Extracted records
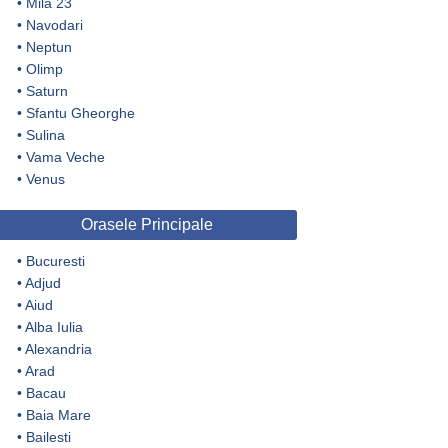
•
Mila 23
•
Navodari
•
Neptun
•
Olimp
•
Saturn
•
Sfantu Gheorghe
•
Sulina
•
Vama Veche
•
Venus
Orasele Principale
•
Bucuresti
•
Adjud
•
Aiud
•
Alba Iulia
•
Alexandria
•
Arad
•
Bacau
•
Baia Mare
•
Bailesti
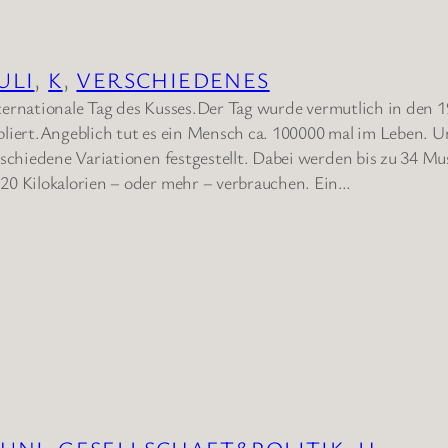
JULI
, 
K
, 
VERSCHIEDENES
Internationale Tag des Kusses.Der Tag wurde vermutlich in den 
liert.Angeblich tut es ein Mensch ca. 100000 mal im Leben. 
rschiedene Variationen festgestellt. Dabei werden bis zu 34 Mu
20 Kilokalorien – oder mehr – verbrauchen. Ein…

> [ABOUT THIS TASK] Could the entries above be printed again exactly, apart from the pictures?

> [ANSWER BELOW]
•
Mila 23
•
Navodari
•
Neptun
•
Olimp
•
Saturn
•
Sfantu Gheorghe
•
Sulina
•
Vama Veche
•
Venus
Orasele Principale
•
Bucuresti
•
Adjud
•
Aiud
•
Alba Iulia
•
Alexandria
•
Arad
•
Bacau
•
Baia Mare
•
Bailesti
JULI
, 
K
, 
VERSCHIEDENES
Internationale Tag des Kusses.Der Tag wurde vermutlich in den 
liert.Angeblich tut es ein Mensch ca. 100000 mal im Leben. 
rschiedene Variationen festgestellt. Dabei werden bis zu 34 Mu
20 Kilokalorien – oder mehr – verbrauchen. Ein…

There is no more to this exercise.